### 本文

--*--

DHCサイト上に掲載されていた在日コリアンに対する差別的なメッセージは5月31日までに削除された。この問題をめぐっては、包括連携協定を解除する自治体が複数出たほか、日本テレビがCM枠の販売を取りやめていた。

化粧品販売大手DHCの吉田嘉明会長が、サイト上に在日コリアンに対する差別的なメッセージを繰り返し載せていた問題。

提携する自治体や取引先などからの批判の声があがる中、DHC側はサイトから会長の文書を削除したが、この件をめぐり、一部自治体に謝罪していたことがBuzzFeed Newsの取材でわかった。

また、取引先の流通大手イオンに対しても、「不適切な内容を含む文章が掲載されていたことについての非を認め」たという。

一方、同社は文書の内容や削除に関して、消費者やメディアに対して公式な説明をしていない。社としての見解を求める声もあがっている。

吉田会長に批判が集まるきっかけとなったのは、DHC公式オンライショップのサイトにある「ヤケクソくじについて」というコーナー。2020年11月から、ここに吉田会長名義の文書が3回、アップされた。

ライバル企業であるサントリーについて、「チョントリーと揶揄されている」などと記していたほか、「日本の中枢を担っている人たちの大半が今やコリアン系で占められている」などと、在日コリアンに対して差別的な表現が多数見られており、批判を集めていた。

サントリーに関する文書は5月21日までに削除され、ほかの2つの文書についても5月31日までに削除された。「2021年5月末をもってヤケクソくじの配布を終了致しました。くじのリニューアルを予定しておりますのでご期待下さい」だけと記されており、文書削除についての説明は記されていない。

--*--

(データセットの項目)
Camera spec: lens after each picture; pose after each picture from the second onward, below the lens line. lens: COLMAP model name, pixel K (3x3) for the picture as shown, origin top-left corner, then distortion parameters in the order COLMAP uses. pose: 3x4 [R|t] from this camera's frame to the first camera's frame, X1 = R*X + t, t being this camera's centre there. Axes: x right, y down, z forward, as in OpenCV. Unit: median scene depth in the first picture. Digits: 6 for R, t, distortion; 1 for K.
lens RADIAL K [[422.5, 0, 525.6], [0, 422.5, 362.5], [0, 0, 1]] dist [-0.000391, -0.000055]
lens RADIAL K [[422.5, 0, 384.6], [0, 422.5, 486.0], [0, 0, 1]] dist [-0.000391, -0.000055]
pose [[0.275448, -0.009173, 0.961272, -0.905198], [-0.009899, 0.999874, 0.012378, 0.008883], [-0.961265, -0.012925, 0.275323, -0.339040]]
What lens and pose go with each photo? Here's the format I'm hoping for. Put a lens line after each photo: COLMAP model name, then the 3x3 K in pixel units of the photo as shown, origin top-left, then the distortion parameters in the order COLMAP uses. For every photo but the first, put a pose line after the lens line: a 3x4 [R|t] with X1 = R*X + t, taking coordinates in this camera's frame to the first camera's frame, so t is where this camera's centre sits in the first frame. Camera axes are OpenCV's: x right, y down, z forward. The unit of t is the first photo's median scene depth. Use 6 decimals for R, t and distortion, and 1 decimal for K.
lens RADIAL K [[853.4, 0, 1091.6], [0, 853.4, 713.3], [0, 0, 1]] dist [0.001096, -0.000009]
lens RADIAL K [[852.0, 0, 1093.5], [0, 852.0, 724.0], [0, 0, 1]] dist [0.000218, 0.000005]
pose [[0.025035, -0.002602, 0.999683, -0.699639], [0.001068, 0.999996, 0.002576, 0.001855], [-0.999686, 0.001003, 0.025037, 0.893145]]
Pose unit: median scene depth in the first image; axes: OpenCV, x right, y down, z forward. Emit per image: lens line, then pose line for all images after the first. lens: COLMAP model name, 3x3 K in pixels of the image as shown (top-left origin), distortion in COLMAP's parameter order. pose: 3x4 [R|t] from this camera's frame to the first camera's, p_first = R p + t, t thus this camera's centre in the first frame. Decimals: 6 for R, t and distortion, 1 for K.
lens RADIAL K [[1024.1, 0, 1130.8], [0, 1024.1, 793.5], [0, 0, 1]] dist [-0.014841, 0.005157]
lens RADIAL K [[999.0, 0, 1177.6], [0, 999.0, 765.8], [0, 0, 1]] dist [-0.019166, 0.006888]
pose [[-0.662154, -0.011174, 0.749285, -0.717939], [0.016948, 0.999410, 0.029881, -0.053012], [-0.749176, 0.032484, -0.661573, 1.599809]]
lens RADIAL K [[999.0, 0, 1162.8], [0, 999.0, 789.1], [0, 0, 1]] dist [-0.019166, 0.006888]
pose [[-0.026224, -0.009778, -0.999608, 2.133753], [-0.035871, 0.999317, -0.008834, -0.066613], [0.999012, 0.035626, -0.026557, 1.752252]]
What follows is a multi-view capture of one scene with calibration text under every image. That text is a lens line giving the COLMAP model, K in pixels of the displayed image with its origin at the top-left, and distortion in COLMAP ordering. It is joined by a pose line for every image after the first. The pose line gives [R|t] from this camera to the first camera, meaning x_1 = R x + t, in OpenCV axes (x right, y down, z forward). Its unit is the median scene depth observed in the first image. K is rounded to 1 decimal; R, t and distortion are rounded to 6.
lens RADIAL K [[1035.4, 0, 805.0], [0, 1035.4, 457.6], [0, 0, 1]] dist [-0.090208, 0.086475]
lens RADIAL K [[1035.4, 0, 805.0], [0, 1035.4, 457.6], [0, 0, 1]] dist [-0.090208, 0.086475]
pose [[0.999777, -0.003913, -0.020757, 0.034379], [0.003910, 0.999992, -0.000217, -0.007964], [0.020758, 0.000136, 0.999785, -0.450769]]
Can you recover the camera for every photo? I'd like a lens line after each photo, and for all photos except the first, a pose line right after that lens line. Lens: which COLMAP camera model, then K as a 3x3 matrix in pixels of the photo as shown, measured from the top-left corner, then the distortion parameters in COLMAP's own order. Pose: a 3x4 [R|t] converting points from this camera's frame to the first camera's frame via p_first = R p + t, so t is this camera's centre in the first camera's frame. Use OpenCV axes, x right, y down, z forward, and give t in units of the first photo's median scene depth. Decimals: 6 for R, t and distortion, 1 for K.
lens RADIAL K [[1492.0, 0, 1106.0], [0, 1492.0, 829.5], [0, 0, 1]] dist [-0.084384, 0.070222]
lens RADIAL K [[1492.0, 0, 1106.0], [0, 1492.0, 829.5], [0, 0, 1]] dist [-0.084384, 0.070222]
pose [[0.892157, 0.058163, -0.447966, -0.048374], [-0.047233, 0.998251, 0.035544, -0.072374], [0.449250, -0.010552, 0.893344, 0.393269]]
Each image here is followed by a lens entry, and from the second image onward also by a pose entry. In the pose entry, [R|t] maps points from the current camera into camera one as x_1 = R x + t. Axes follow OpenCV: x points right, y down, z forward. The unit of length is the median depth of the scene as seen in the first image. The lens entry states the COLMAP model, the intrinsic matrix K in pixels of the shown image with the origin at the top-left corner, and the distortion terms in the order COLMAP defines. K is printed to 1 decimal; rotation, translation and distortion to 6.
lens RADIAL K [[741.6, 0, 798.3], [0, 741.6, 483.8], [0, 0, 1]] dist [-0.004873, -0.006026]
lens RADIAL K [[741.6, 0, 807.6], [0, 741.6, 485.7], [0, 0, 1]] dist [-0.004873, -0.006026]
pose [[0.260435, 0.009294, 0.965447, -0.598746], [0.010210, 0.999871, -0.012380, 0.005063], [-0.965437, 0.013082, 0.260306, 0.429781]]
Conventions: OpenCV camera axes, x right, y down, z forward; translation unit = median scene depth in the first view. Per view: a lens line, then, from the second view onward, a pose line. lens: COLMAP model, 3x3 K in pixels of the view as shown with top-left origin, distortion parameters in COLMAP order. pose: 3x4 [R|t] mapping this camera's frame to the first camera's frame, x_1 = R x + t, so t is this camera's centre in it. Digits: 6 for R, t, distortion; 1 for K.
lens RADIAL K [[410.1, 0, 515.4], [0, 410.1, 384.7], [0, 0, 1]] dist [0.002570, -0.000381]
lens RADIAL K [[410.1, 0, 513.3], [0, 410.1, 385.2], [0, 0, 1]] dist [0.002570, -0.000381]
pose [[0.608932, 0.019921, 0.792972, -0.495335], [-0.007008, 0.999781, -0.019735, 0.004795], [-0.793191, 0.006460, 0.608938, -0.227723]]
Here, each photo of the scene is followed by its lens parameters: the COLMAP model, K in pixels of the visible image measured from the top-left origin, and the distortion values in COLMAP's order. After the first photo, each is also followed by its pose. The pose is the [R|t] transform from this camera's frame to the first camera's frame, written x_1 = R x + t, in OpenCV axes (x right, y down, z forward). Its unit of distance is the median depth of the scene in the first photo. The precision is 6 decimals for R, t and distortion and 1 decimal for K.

--*--

### 課題
DHC会長の差別的な文書の問題を伝える記事を、最後の文のあとから書き進めてください。

### 解答
この問題をめぐっては、包括連携協定を解除する自治体が複数出たほか、日本テレビがCM枠の販売を取りやめていた。

また、取引先である32社のうち、JR西日本が「事態を憂慮」と伝えるなど7社が何らかの対応をとったことが、NPO法人「多民族共生人権教育センター」(大阪市)などの調査で明らかになった。

なかでも、同社に説明を求めるとともに、「容認するとすれば、相容れないこと」と伝えていた流通大手イオンは6月2日、DHC側に以下のような「確認」が取れたとして、取引を継続する方針を発表した。

・本年5月31日に削除するまでの間、同社ホームページに人権に関わる不適切な内容を含む文章が掲載されていたことについての非を認め、当該発言を撤回すること

・同社が今後同様の行為を繰り返さないこと

イオンはこの「確認」を経て、「差別を一切行いません」などとする同社の人権基本方針に対し、DHCが「ご賛同、ご理解いただいたものと判断」したとしている。

一部自治体に「謝罪」も

自治体の間には、同社との包括連携協定を解消する動きも出ている。

「ヘイト発言はあってはならないこと」(高知県南国市)「発言は容認できるものではない」(熊本県合志市)のほか、高知県宿毛市も同様に解消手続きを進めている。

茨城県下妻市は、今年度の健康関連事業を中止。同社の見解によっては、協定解消を検討すると伝える方針だ。

菊池博市長は定例会見で「市の人権尊重に関する取り組みに沿うものではなく、大変遺憾」としながら、削除についても、以下のように苦言を呈した(茨城新聞、6月2日)。

「問題となっていた文章は削除されたが、企業としての公式な見解は表明されていない」

「今後、企業としての公式見解が出され、その内容が包括連携協定のパートナーとして容認できるものでない限り、協定継続は大変難しい」

また、「一連の文書について、DHC側からの説明が十分ではなかった」ことなどを理由に、同社商品をふるさと納税の返礼品から取り消したさいたま市も、削除を受けた対応は検討していないという。

今回の削除について、担当者はBuzzFeed Newsの取材に対し、「文書はくじが終了になったことを受け、なくなったものと認識しています。DHC側からも説明はありませんでした」と話す。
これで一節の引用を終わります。